* Parts of the exercise
1. Summarize the forum thread about the pre-Heresy army in two sentences.
2. In the forum thread about the pre-Heresy army, what rough point total does Eisenhorn give for the army?
3. Resume the forum thread about the pre-Heresy army after its last post.

* Document segment
# The Pre-Heresy Army so far



## Eisenhorn (Jan 20, 2007)

Here is a group shot of the entire army so far


----------



## cccp (Dec 15, 2006)

i really like your converted armour. the old parts go really well with the look of your army!


----------



## Jacobite (Jan 26, 2007)

That looks awsome Eisen! - I love the mix of old school models with the new. Whats the points at now?


----------



## Eisenhorn (Jan 20, 2007)

I honestly have no clue up there though
update.I did a Rough tally 3500 points if I worked out all the options probally 4000-4500


----------



## Hespithe (Dec 26, 2006)

Looks sweet. Plenty of options to go around, and plenty of cool conversions. Well done thus far!


----------



## The Wraithlord (Jan 1, 2007)

Nice work Eis. I certainly never finished any army that fast and to that level. Oh wait, I haven't actually finished an army yet......


----------



## DaemonsR'us (Jan 25, 2007)

amazing work eisen, like wraith noted, so fast and such good work so fast, damn wish i could even start to compare


----------



## Eisenhorn (Jan 20, 2007)

The Wraithlord said:


> Nice work Eis. I certainly never finished any army that fast and to that level. Oh wait, I haven't actually finished an army yet......


Who's to say I've ever finished an army 
I have a problem where I start a new model when the one I was working on is 90% done,totaly good for gaming but most are missing those finishing touches.
I cannot stick with one chapter long enough thats why I went this route.
I get bored painting Soh,I can switch it to WE,IW and I think the next is EC
but I will need to buy noisemarines.


----------



## Cadian81st (Dec 24, 2006)

pre heresy armies rock. If I had the resources, I'd start a PH death guard army, but my Onyx Warriors need some serious TLC before I even _think_ about another army.

(Data collected from a set of records)

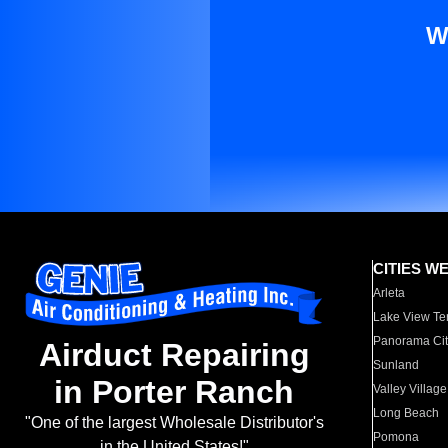
W
CITIES W
Arleta
Lake View Te
Panorama Cit
Airduct Repairing
Sunland
in Porter Ranch
Valley Village
Long Beach
"One of the largest Wholesale Distributor's
Pomona
in the United States!"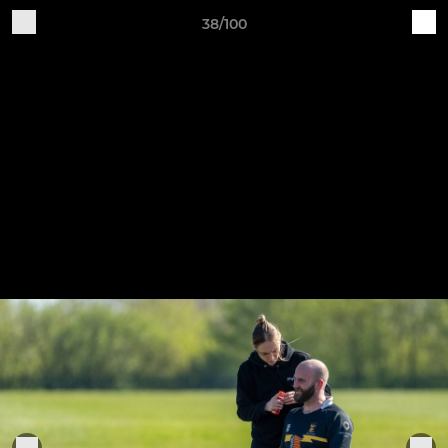
38/100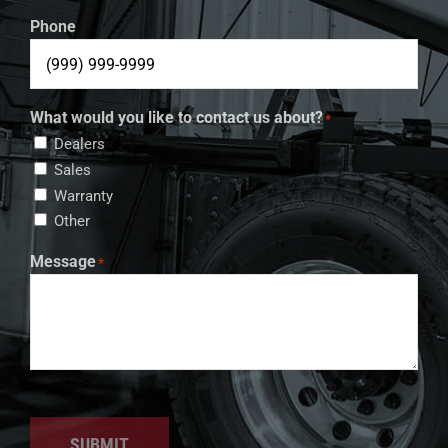
Phone
What would you like to contact us about?
*
Dealers
Sales
Warranty
Other
Message
*
SUBMIT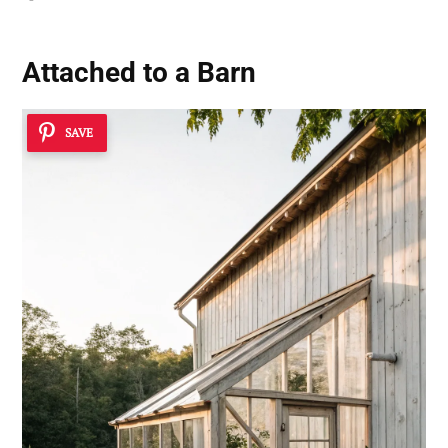
Attached to a Barn
SAVE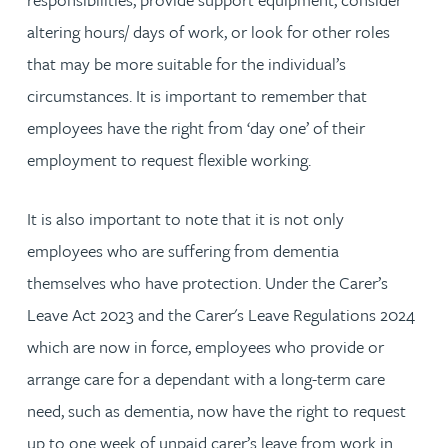
altering hours/ days of work, or look for other roles
that may be more suitable for the individual’s
circumstances. It is important to remember that
employees have the right from ‘day one’ of their
employment to request flexible working.
It is also important to note that it is not only
employees who are suffering from dementia
themselves who have protection. Under the Carer’s
Leave Act 2023 and the Carer's Leave Regulations 2024
which are now in force, employees who provide or
arrange care for a dependant with a long-term care
need, such as dementia, now have the right to request
up to one week of unpaid carer’s leave from work in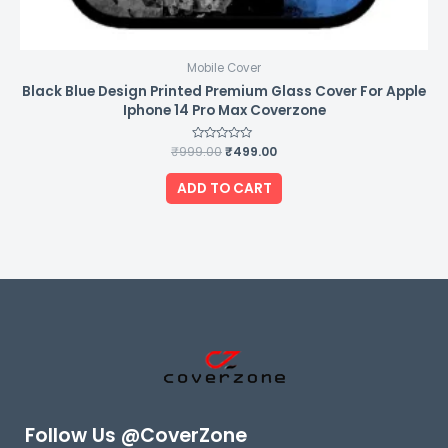
Mobile Cover
Black Blue Design Printed Premium Glass Cover For Apple
Iphone 14 Pro Max Coverzone
₹
999.00
Rated
₹
499.00
0
out
of
ADD TO CART
5
Follow Us @CoverZone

* Answers per task
1. Eisenhorn posts a group shot of a pre-Heresy army, and other posters praise its converted armor, its conversions, and its mix of old-school and new models. Eisenhorn gives a rough tally of 3,500 points, or probably 4,000–4,500 with all options, and explains that he chose this route because he cannot stick with one chapter and can switch between legions when he gets bored painting.

2. About 3,500 points.

3.
----------



## Eisenhorn (Jan 20, 2007)

More Progress the SoH guys are almost done


----------



## Eisenhorn (Jan 20, 2007)

I was in a modeling mood today so I made the last member of the Mournival
Garviel Loken.
I'll use him if I play my SoH as Pre-Davin but I thought it would be cool to model him


----------



## SensaiSwindler (Aug 8, 2007)

Very impressive sir! Amazing work. Maybe reposition garviel's wrist. It looks like he is having trouble holding up that bolter:wink:


----------



## Eisenhorn (Jan 20, 2007)




----------



## hephesto (Feb 24, 2007)

Great conversion Eisenhorn, is that a red scorpion chestpiece?


----------



## Lord Sinkoran (Dec 23, 2006)

he looks great


----------



## The Wraithlord (Jan 1, 2007)

I like the base too, really adds to the character.


----------



## Jacobite (Jan 26, 2007)

Very nice stuff mate, those characters are coming along really great - you have really put the time and the effort into them. Were those freehand decals I saw on Little Horus?


----------



## Eisenhorn (Jan 20, 2007)

The chest is from the BT sprue that way I could add the cape.
The forgeworld one is a solid peice.
The SoH eye was freehand,Thanks.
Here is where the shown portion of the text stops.